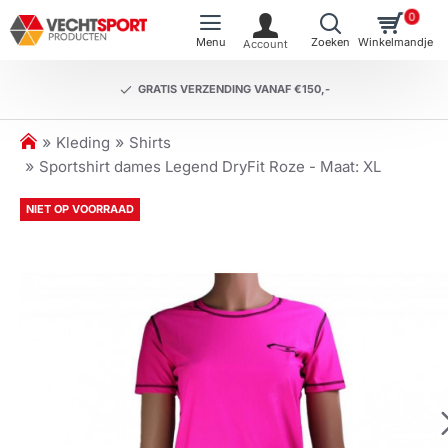
0
GRATIS VERZENDING VANAF €150,-
h
Kleding
Shirts
o
Sportshirt dames Legend DryFit Roze - Maat: XL
m
e
NIET OP VOORRAAD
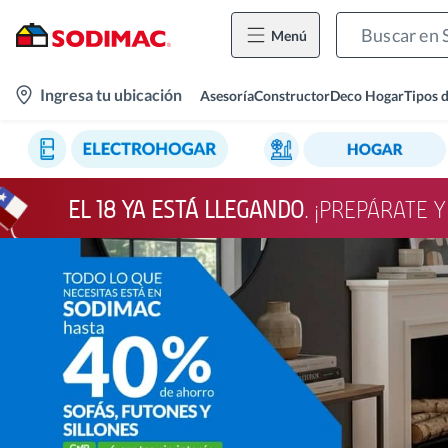
Menú
location-
Ingresa tu ubicación
Asesoría
Constructor
Deco Hogar
Tipos 
icon
EL 18 YA ESTÁ LLEGANDO
. ¡PREPÁRATE 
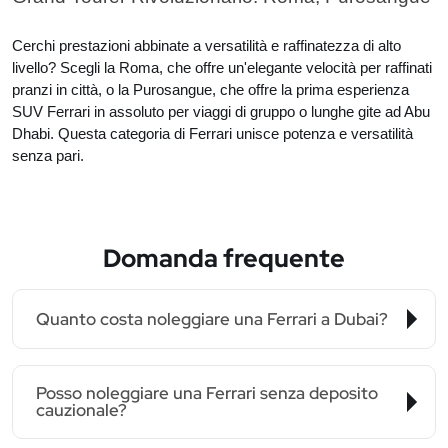
Cerchi prestazioni abbinate a versatilità e raffinatezza di alto
livello? Scegli la Roma, che offre un'elegante velocità per raffinati
pranzi in città, o la Purosangue, che offre la prima esperienza
SUV Ferrari in assoluto per viaggi di gruppo o lunghe gite ad Abu
Dhabi. Questa categoria di Ferrari unisce potenza e versatilità
senza pari.
Domanda frequente
Quanto costa noleggiare una Ferrari a Dubai?
Posso noleggiare una Ferrari senza deposito
cauzionale?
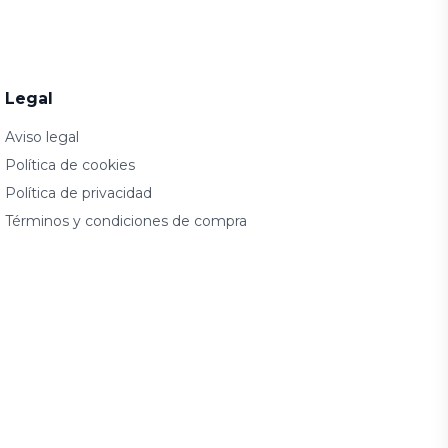
Legal
Aviso legal
Política de cookies
Política de privacidad
Términos y condiciones de compra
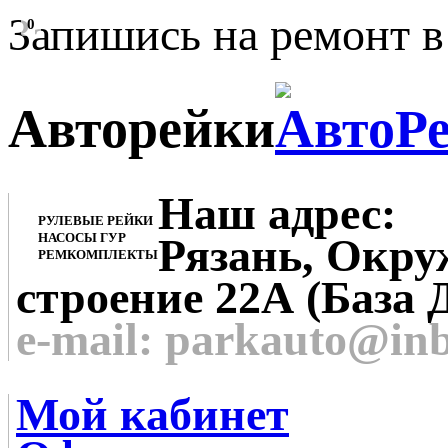
Запишись на ремонт в
0
Авторейки
Наш адрес:
РУЛЕВЫЕ РЕЙКИ
НАСОСЫ ГУР
Рязань, Окруж
РЕМКОМПЛЕКТЫ
строение 22А (База 
e-mail: parkauto@in
Мой кабинет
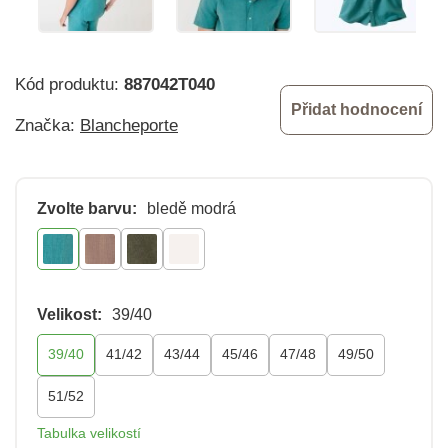
Kód produktu:
887042T040
Přidat hodnocení
Značka:
Blancheporte
Zvolte barvu:
bledě modrá
Velikost:
39/40
39/40
41/42
43/44
45/46
47/48
49/50
51/52
Tabulka velikostí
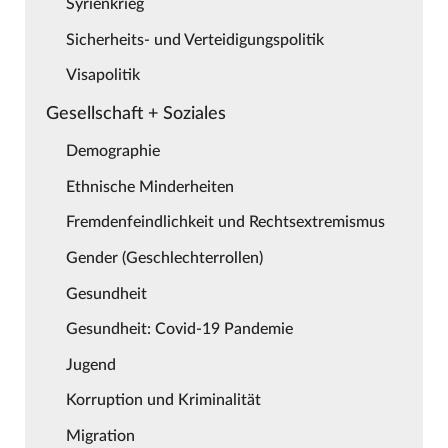
Syrienkrieg
Sicherheits- und Verteidigungspolitik
Visapolitik
Gesellschaft + Soziales
Demographie
Ethnische Minderheiten
Fremdenfeindlichkeit und Rechtsextremismus
Gender (Geschlechterrollen)
Gesundheit
Gesundheit: Covid-19 Pandemie
Jugend
Korruption und Kriminalität
Migration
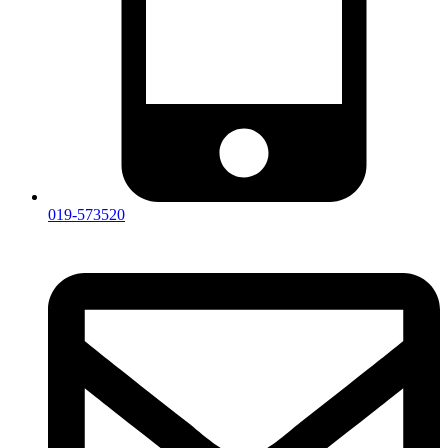
019-573520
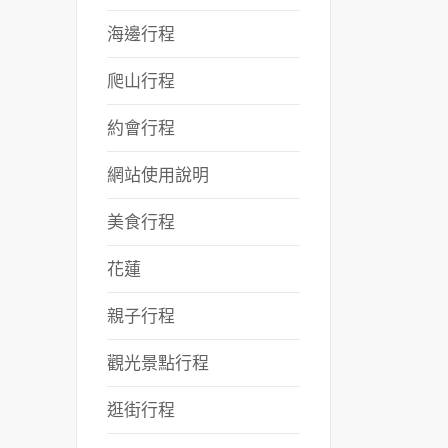
海邊行程
爬山行程
約會行程
網站使用說明
美食行程
花蓮
親子行程
觀光景點行程
逛街行程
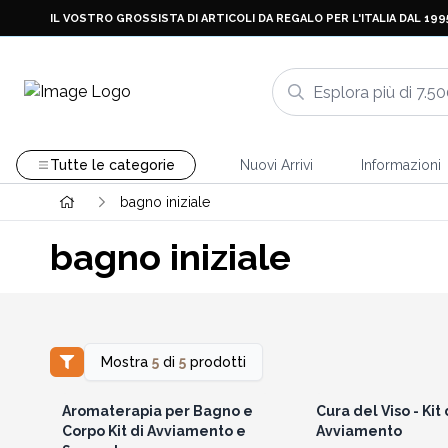
IL VOSTRO GROSSISTA DI ARTICOLI DA REGALO PER L'ITALIA DAL 199
Tutte le categorie
Nuovi Arrivi
Informazioni
bagno iniziale
bagno iniziale
Mostra
5
di
5
prodotti
Accedi per vedere i prezzi
Accedi per vedere 
all'ingrosso
all'ingrosso
Aromaterapia per Bagno e
Cura del Viso - Kit 
Corpo Kit di Avviamento e
Avviamento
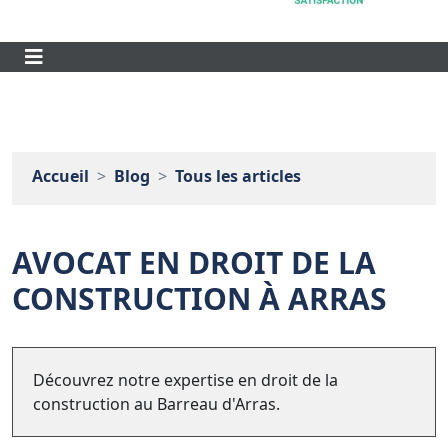
Accueil
Blog
Tous les articles
AVOCAT EN DROIT DE LA
CONSTRUCTION À ARRAS
Découvrez notre expertise en droit de la
construction au Barreau d'Arras.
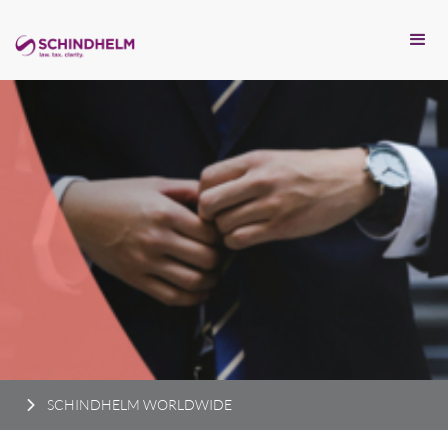
SCHINDHELM WORLDWIDE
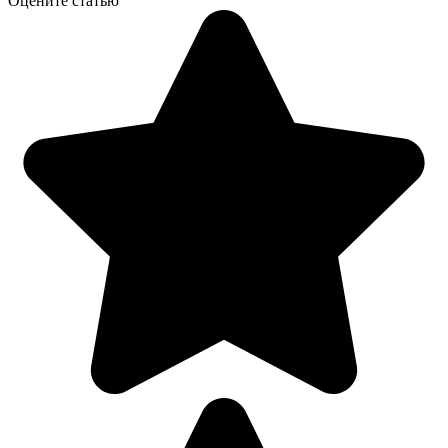
Оцените статью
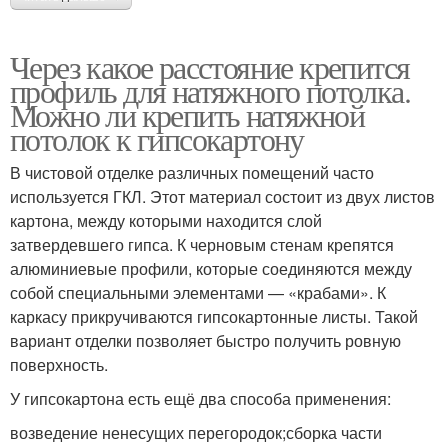
Через какое расстояние крепится
профиль для натяжного потолка.
Можно ли крепить натяжной
потолок к гипсокартону
В чистовой отделке различных помещений часто
используется ГКЛ. Этот материал состоит из двух листов
картона, между которыми находится слой
затвердевшего гипса. К черновым стенам крепятся
алюминиевые профили, которые соединяются между
собой специальными элементами — «крабами». К
каркасу прикручиваются гипсокартонные листы. Такой
вариант отделки позволяет быстро получить ровную
поверхность.
У гипсокартона есть ещё два способа применения:
возведение ненесущих перегородок;сборка части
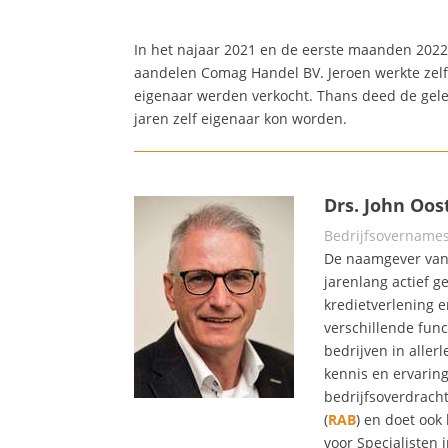
In het najaar 2021 en de eerste maanden 2022
aandelen Comag Handel BV. Jeroen werkte zelf 
eigenaar werden verkocht. Thans deed de gele
jaren zelf eigenaar kon worden.
Drs. John Oo
Bedrijfsovernames
De naamgever van
jarenlang actief g
kredietverlening e
verschillende fun
bedrijven in aller
kennis en ervaring
bedrijfsoverdracht
(
RAB
) en doet ook
voor Specialisten 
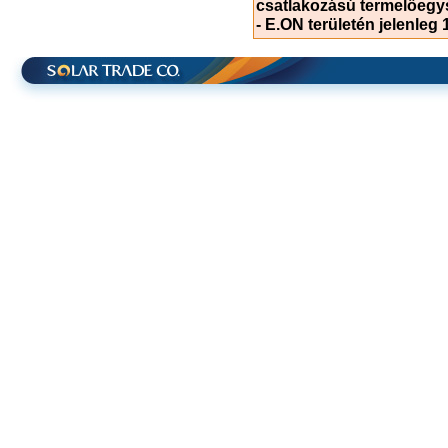
csatlakozású termelőegy
- E.ON területén jelenleg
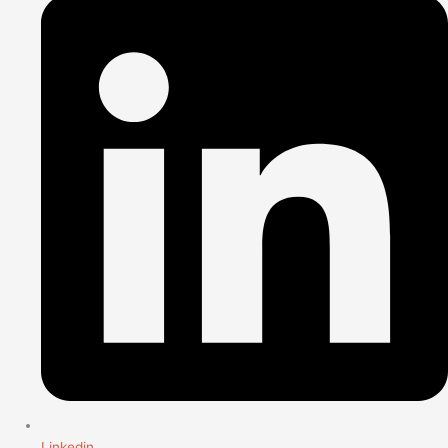
Linkedin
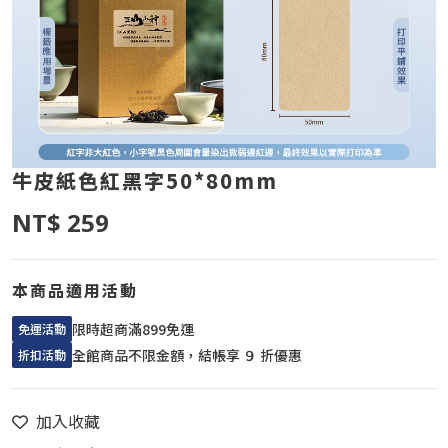
牛皮紙色紅黑字50*80mm
NT$ 259
本商品適用活動
限時超商滿899免運
免運活動
全館商品不限金額，結帳享 ９ 折優惠
折扣活動
加入收藏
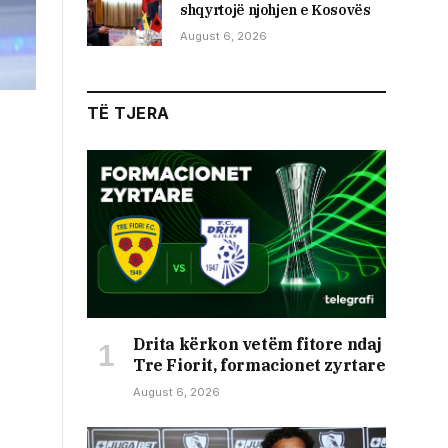
shqyrtojë njohjen e Kosovës
August 6, 2026
TË TJERA
Drita kërkon vetëm fitore ndaj
Tre Fiorit, formacionet zyrtare
August 6, 2026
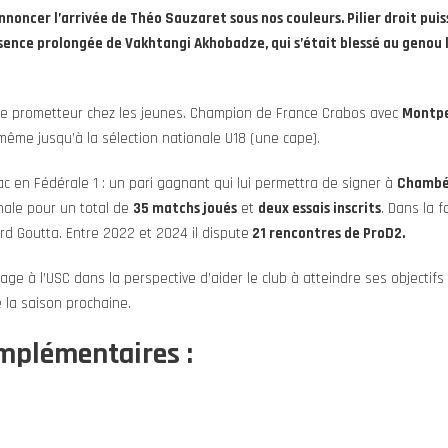
ncer l’arrivée de Théo Sauzaret sous nos couleurs. Pilier droit puiss
absence prolongée de Vakhtangi Akhobadze, qui s’était blessé au genou l
ue prometteur chez les jeunes. Champion de France Crabos avec
Montpe
 même jusqu’à la sélection nationale U18 (une cape).
ac en Fédérale 1 : un pari gagnant qui lui permettra de signer à
Chambé
nale pour un total de
35 matchs joués
et
deux essais inscrits
. Dans la f
d Goutta. Entre 2022 et 2024 il dispute
21 rencontres de ProD2.
age à l’USC dans la perspective d’aider le club à atteindre ses objectif
e la saison prochaine.
mplémentaires :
-------------------------
## ASSIGNMENT
Show every line above that contains the word "Política". Case counts.

## TASK OUTPUT
Política de cookies
Política de privacidad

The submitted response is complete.